The Cobb Galleria wants everyone to know that convention center food doesn’t have to be boring. In fact, that’s exactly what Chef Nick Walker, who’s been heading up the convention center kitchen at the Cobb Galleria told us all when we joined him to sample some of the menu offerings available. I’m not going to write a lot here, I’ll just let the pictures and descriptions do the work. If you’ve got a holiday event coming up at the Cobb Galleria Centre, consider yourself very lucky.
I love being invited “behind the scenes.” Our tables set up inside the kitchen, we were lucky to watch the finishing touches put on the menu items. We started out with an Amuse Bouche of Green Tomato Pie with Goat Cheese. Not exactly what you’d expect from the convention center, right? Pictured above is a first course of Smoked Scallop Crudo with ham, chili pepper and grilled peach. Clearly, we were in for a winning evening.
Next up, we sampled a Carrot Soup with grilled cheese. What’s so neat about these behind the scenes Chef’s Table is that we see the neat contraptions that they use to create the dishes, like a sifter that was used with out soup. A third course was fried Quail with Buttermilk Pancake, Sorghum Vinaigrette, Apple and Frisee (pictured at the top of this post).
Let’s be honest. When it comes to Catfish, it doesn’t come to mind when you think about fine dining, right? But look what Chef Nick did with it? He paired with Pork Belly (who doesn’t love that?), creamed corn plus a roasted red pepper Harissa. Oh and those Okra Crisps? They weren’t just a pretty garnish. I gobbled them up!
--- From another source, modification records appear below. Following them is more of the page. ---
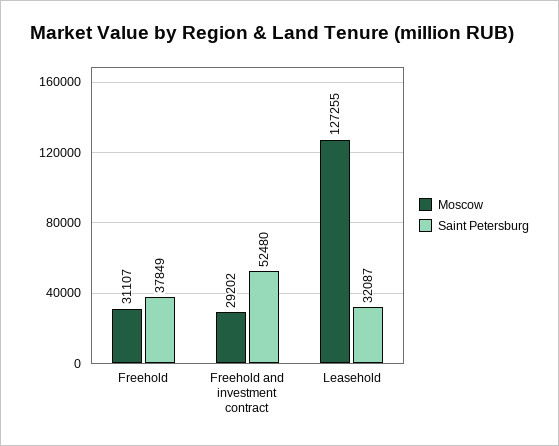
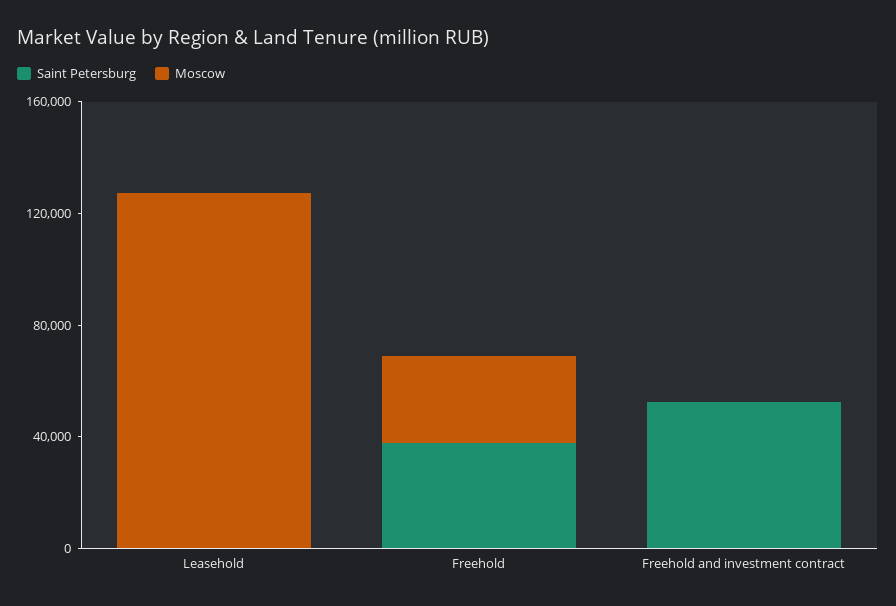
  {
    "Moscow": {
      "Freehold": 31107,
-     "Freehold and investment contract": 29202,
+     "Freehold and investment contract": 0,
      "Leasehold": 127255
    },
    "Saint Petersburg": {
      "Freehold": 37849,
      "Freehold and investment contract": 52480,
-     "Leasehold": 32087
+     "Leasehold": 0
    }
  }

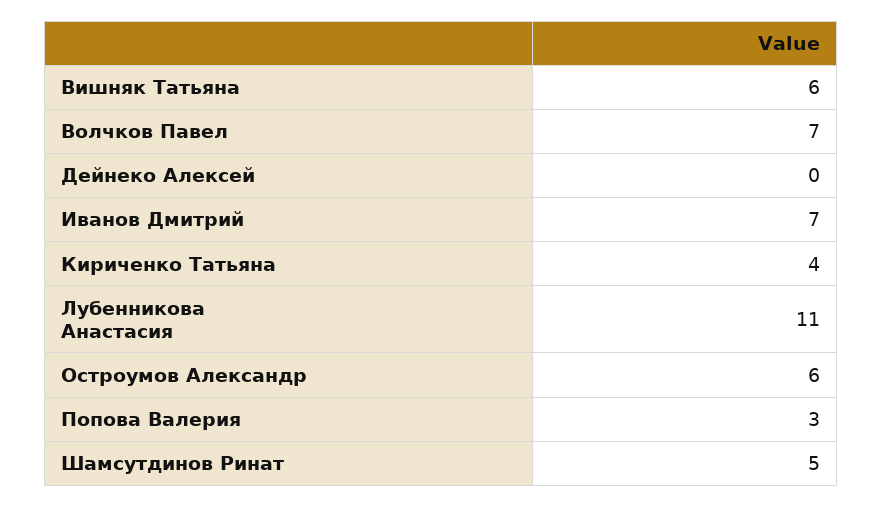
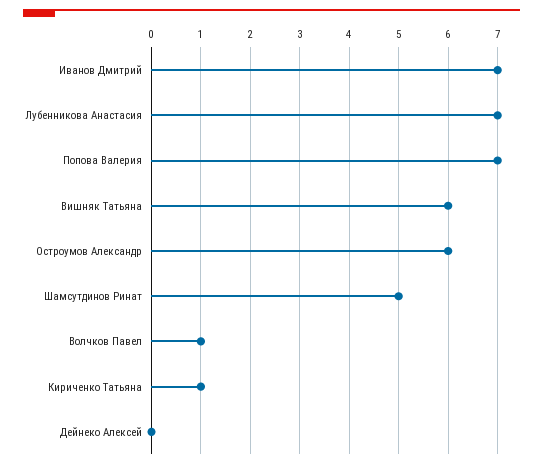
  {
    "Вишняк Татьяна": 6,
-   "Волчков Павел": 7,
+   "Волчков Павел": 1,
    "Дейнеко Алексей": 0,
    "Иванов Дмитрий": 7,
-   "Кириченко Татьяна": 4,
+   "Кириченко Татьяна": 1,
-   "Лубенникова Анастасия": 11,
+   "Лубенникова Анастасия": 7,
    "Остроумов Александр": 6,
-   "Попова Валерия": 3,
+   "Попова Валерия": 7,
    "Шамсутдинов Ринат": 5
  }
Chef Walker really likes vegetables as you can see below:
By the time dessert came around, I was quite full, but did manage a couple nibbles and it was outstanding as well. In case you didn’t see all the food porn above, the plating of everything was quite beautiful too. Chef Walker seems to be somewhat of a perfectionist making sure the appearance is every bit as good as the food he puts out. Kind of amazing that the Cobb Galleria Centre is able to churn out this quality of food for large groups of people. This was definitely not like any convention center food I’ve ever had before.